(Beginning of Source material)

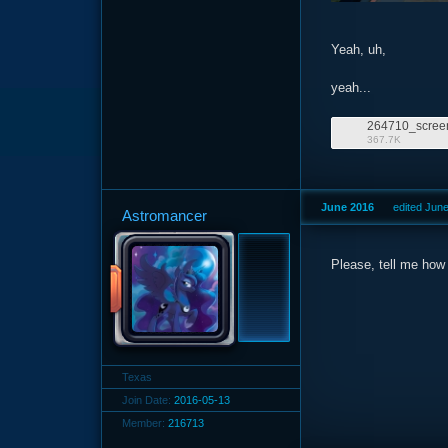
Yeah, uh,
yeah...
367.7K
June 2016
edited Jun
Astromancer
Please, tell me how 
Texas
Join Date:
2016-05-13
Member:
216713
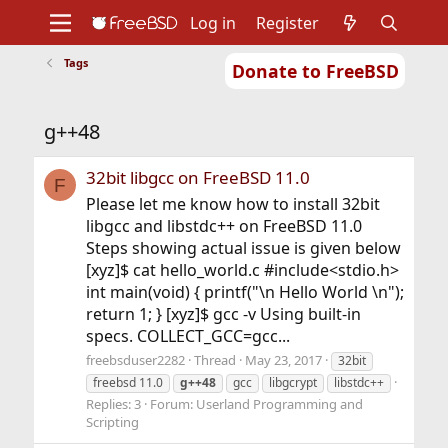
Log in
Register
Tags
Donate to FreeBSD
Home
About
Get FreeBSD
Documentation
Community
Developers
g++48
Support
Foundation
32bit libgcc on FreeBSD 11.0
F
Please let me know how to install 32bit
libgcc and libstdc++ on FreeBSD 11.0
Steps showing actual issue is given below
[xyz]$ cat hello_world.c #include<stdio.h>
int main(void) { printf("\n Hello World \n");
return 1; } [xyz]$ gcc -v Using built-in
specs. COLLECT_GCC=gcc...
freebsduser2282
Thread
May 23, 2017
32bit
freebsd 11.0
g++48
gcc
libgcrypt
libstdc++
Replies: 3
Forum:
Userland Programming and
Scripting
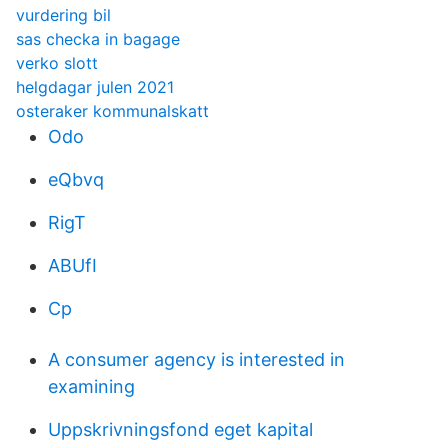
vurdering bil
sas checka in bagage
verko slott
helgdagar julen 2021
osteraker kommunalskatt
Odo
eQbvq
RigT
ABUfI
Cp
A consumer agency is interested in
examining
Uppskrivningsfond eget kapital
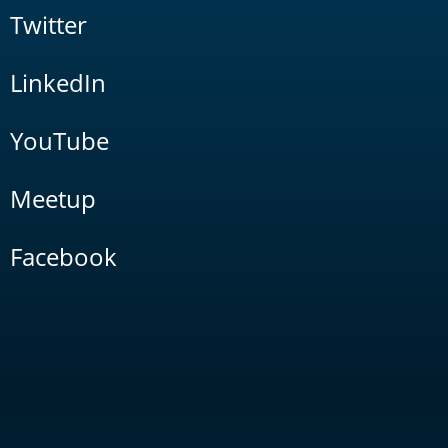
Twitter
LinkedIn
YouTube
Meetup
Facebook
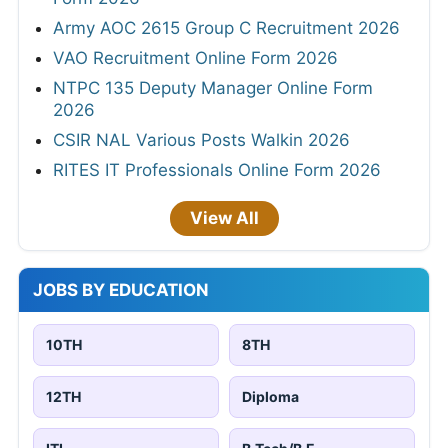
Army AOC 2615 Group C Recruitment 2026
VAO Recruitment Online Form 2026
NTPC 135 Deputy Manager Online Form
2026
CSIR NAL Various Posts Walkin 2026
RITES IT Professionals Online Form 2026
View All
JOBS BY EDUCATION
10TH
8TH
12TH
Diploma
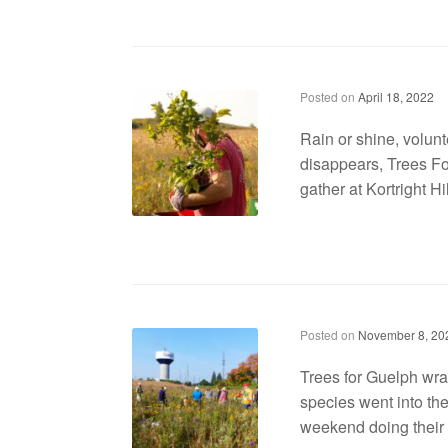
Trees for Guelph returns with tree planting event on Earth Day
Posted on
April 18, 2022
Rain or shine, volunte
disappears, Trees Fo
gather at Kortright Hi
Trees for Guelph wraps up the last community tree planting event of the year
Posted on
November 8, 20
Trees for Guelph wra
species went into the
weekend doing their p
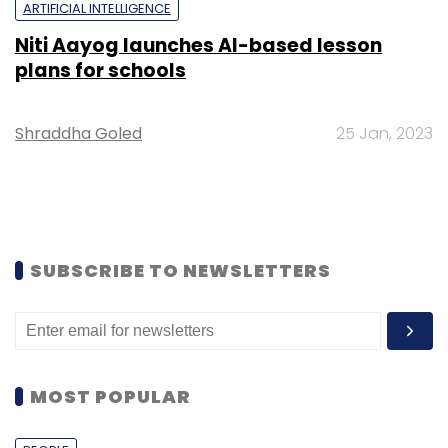
ARTIFICIAL INTELLIGENCE
Niti Aayog launches AI-based lesson
plans for schools
Shraddha Goled
25 Jan, 2023
SUBSCRIBE TO NEWSLETTERS
MOST POPULAR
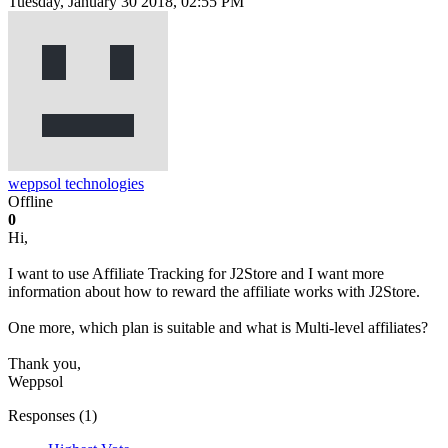
Tuesday, January 30 2018, 02:55 PM
weppsol technologies
Offline
0
Hi,
I want to use Affiliate Tracking for J2Store and I want more
information about how to reward the affiliate works with J2Store.
One more, which plan is suitable and what is Multi-level affiliates?
Thank you,
Weppsol
Responses (
1
)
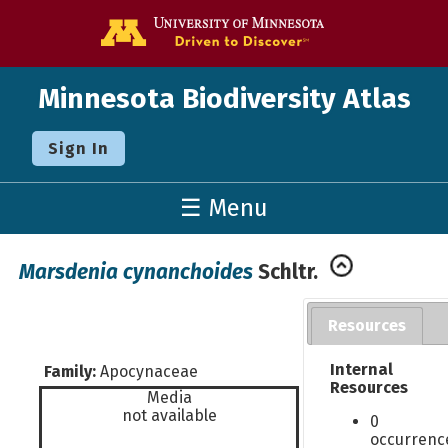
Go to the U o
Minnesota Biodiversity Atlas
Sign In
☰ Menu
Marsdenia cynanchoides
Schltr.
Resources
Internal
Family:
Apocynaceae
Resources
Media
not available
0
occurrenc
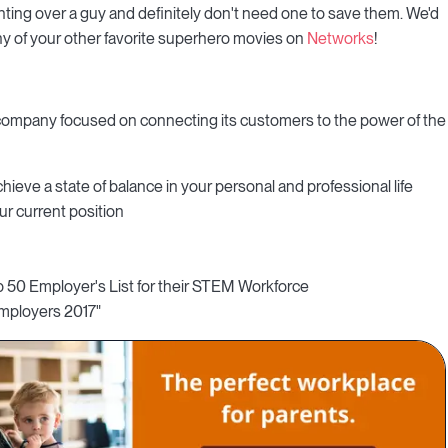
ghting over a guy and definitely don't need one to save them. We'd
 any of your other favorite superhero movies on
Networks
!
 company focused on connecting its customers to the power of the
hieve a state of balance in your personal and professional life
ur current position
p 50 Employer's List for their STEM Workforce
 Employers 2017"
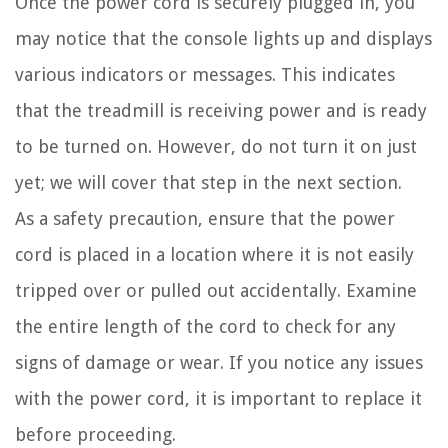
Once the power cord is securely plugged in, you
may notice that the console lights up and displays
various indicators or messages. This indicates
that the treadmill is receiving power and is ready
to be turned on. However, do not turn it on just
yet; we will cover that step in the next section.
As a safety precaution, ensure that the power
cord is placed in a location where it is not easily
tripped over or pulled out accidentally. Examine
the entire length of the cord to check for any
signs of damage or wear. If you notice any issues
with the power cord, it is important to replace it
before proceeding.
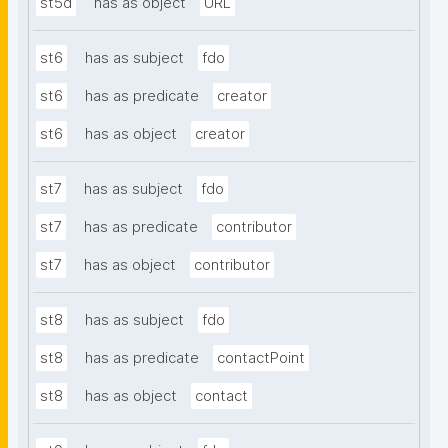
st5d
has as object
URL
st6
has as subject
fdo
st6
has as predicate
creator
st6
has as object
creator
st7
has as subject
fdo
st7
has as predicate
contributor
st7
has as object
contributor
st8
has as subject
fdo
st8
has as predicate
contactPoint
st8
has as object
contact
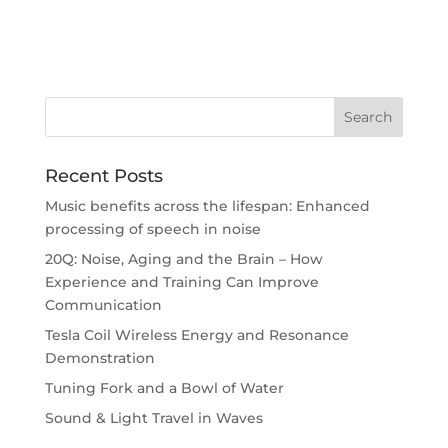
Recent Posts
Music benefits across the lifespan: Enhanced
processing of speech in noise
20Q: Noise, Aging and the Brain – How
Experience and Training Can Improve
Communication
Tesla Coil Wireless Energy and Resonance
Demonstration
Tuning Fork and a Bowl of Water
Sound & Light Travel in Waves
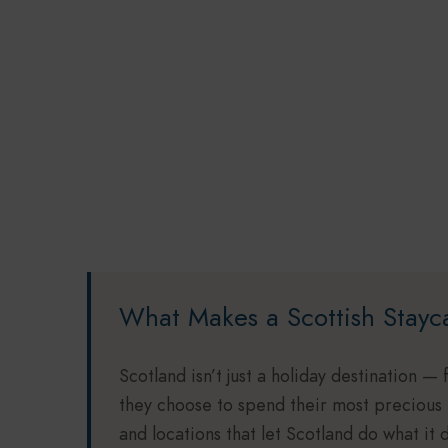
What Makes a Scottish Stayc
Scotland isn’t just a holiday destination — 
they choose to spend their most precious
and locations that let Scotland do what it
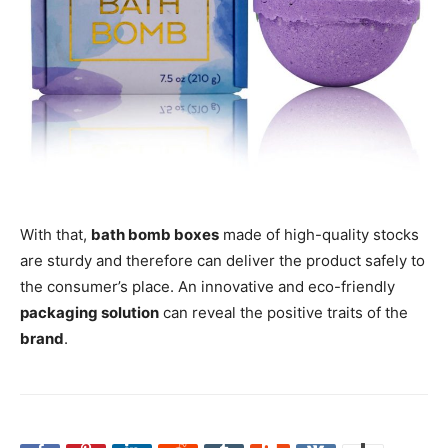
With that,
bath bomb boxes
made of high-quality stocks
are sturdy and therefore can deliver the product safely to
the consumer’s place. An innovative and eco-friendly
packaging solution
can reveal the positive traits of the
brand
.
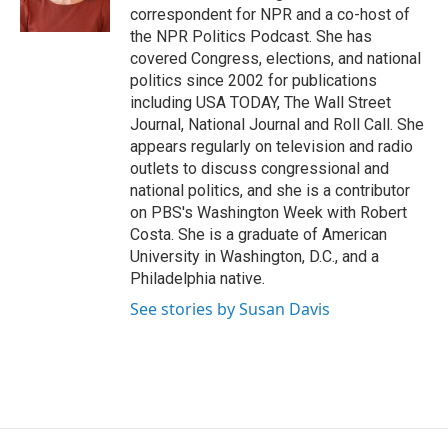
k
r
n
correspondent for NPR and a co-host of
d
the NPR Politics Podcast. She has
covered Congress, elections, and national
politics since 2002 for publications
including USA TODAY, The Wall Street
Journal, National Journal and Roll Call. She
appears regularly on television and radio
outlets to discuss congressional and
national politics, and she is a contributor
on PBS's Washington Week with Robert
Costa. She is a graduate of American
University in Washington, D.C., and a
Philadelphia native.
See stories by Susan Davis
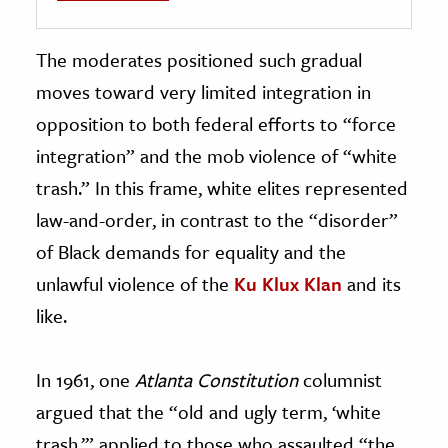
The moderates positioned such gradual
moves toward very limited integration in
opposition to both federal efforts to “force
integration” and the mob violence of “white
trash.” In this frame, white elites represented
law-and-order, in contrast to the “disorder”
of Black demands for equality and the
unlawful violence of the
Ku Klux Klan
and its
like.
In 1961, one
Atlanta Constitution
columnist
argued that the “old and ugly term, ‘white
trash,’” applied to those who assaulted “the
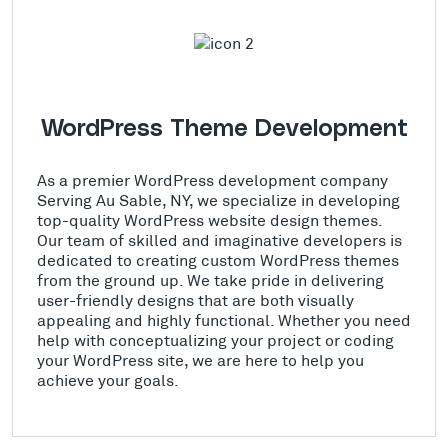
WordPress Theme Development
As a premier WordPress development company
Serving Au Sable, NY, we specialize in developing
top-quality WordPress website design themes.
Our team of skilled and imaginative developers is
dedicated to creating custom WordPress themes
from the ground up. We take pride in delivering
user-friendly designs that are both visually
appealing and highly functional. Whether you need
help with conceptualizing your project or coding
your WordPress site, we are here to help you
achieve your goals.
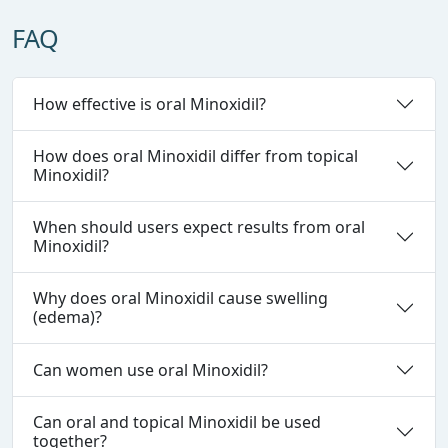
FAQ
How effective is oral Minoxidil?
How does oral Minoxidil differ from topical
Minoxidil?
When should users expect results from oral
Minoxidil?
Why does oral Minoxidil cause swelling
(edema)?
Can women use oral Minoxidil?
Can oral and topical Minoxidil be used
together?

(End of Source material)

About this task: Whenever a line in the data holds "Guelph", copy that line.

Answer for this exercise:
Trees for Guelph returns with tree planting event on Earth Day
Trees for Guelph wraps up the last community tree planting event of the year
Trees for Guelph wra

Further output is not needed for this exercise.